The Chilean judgment is significant because it effectively required regulators to evaluate future hydrological conditions instead of relying solely on historical data. It also demonstrated that modifying project technology—in this case replacing water cooling with air cooling—does not automatically cure deficiencies in the original environmental assessment.
Ireland presents a markedly different legal landscape. Here, litigation focuses less on water and more on electricity. Data centres already account for more than one-fifth of national electricity demand, placing increasing pressure on grid capacity and Ireland’s legally binding carbon budgets. Environmental organisations including Friends of the Irish Environment and ClientEarth have challenged regulatory and planning decisions, arguing that further expansion risks locking the country into prolonged fossil fuel dependence while undermining both domestic climate legislation and EU climate obligations.
The legal reasoning is fundamentally different from Chile’s. Rather than asking whether a specific facility adequately protects local environmental resources, Irish litigation asks whether the cumulative growth of an entire economic sector is compatible with national climate governance.
This distinction illustrates two complementary models of data centre litigation. The Chilean approach emphasises local environmental resilience, particularly water security under climate change. The Irish approach treats data centres as systemic energy consumers whose cumulative electricity demand must be assessed within national decarbonisation strategies.

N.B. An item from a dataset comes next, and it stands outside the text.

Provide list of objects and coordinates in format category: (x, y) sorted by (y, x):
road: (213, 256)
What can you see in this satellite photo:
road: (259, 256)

Both approaches nevertheless point towards the same conclusion: courts increasingly reject the assumption that digital infrastructure deserves exceptional regulatory treatment simply because it supports technological innovation.
What Central Europe should really learn
The most important lesson from Chile and Ireland is not that data centres consume electricity or water. That has never been in doubt. What is changing is who ultimately decides whether those resources may be allocated to digital infrastructure.
Traditionally, these choices belonged to governments, regulators and transmission system operators. Courts reviewed whether procedures had been followed correctly but rarely questioned broader policy assumptions. The emerging wave of data centre litigation suggests that this division of responsibilities is beginning to shift.
In both Chile and Ireland, judges were effectively asked to answer questions that are only partly legal. Should scarce groundwater be reserved for digital infrastructure during a changing climate? Can a country’s electricity system accommodate another hyperscale data centre while remaining consistent with its decarbonisation commitments? These are resource-allocation decisions with profound economic consequences.
For Central Europe, this development may prove more significant than either individual case. The region is actively competing for hyperscale investment, while simultaneously pursuing electrification of industry, transport and heating. As electricity networks become increasingly constrained, environmental litigation may evolve into a mechanism through which courts indirectly influence national infrastructure priorities.
This has practical implications for policymakers. Future permitting cannot rely solely on project-level environmental impact assessments. Authorities will increasingly need to demonstrate how individual developments fit within wider energy system planning, climate objectives and resource allocation strategies. Otherwise, these strategic choices may gradually migrate from ministries to courtrooms.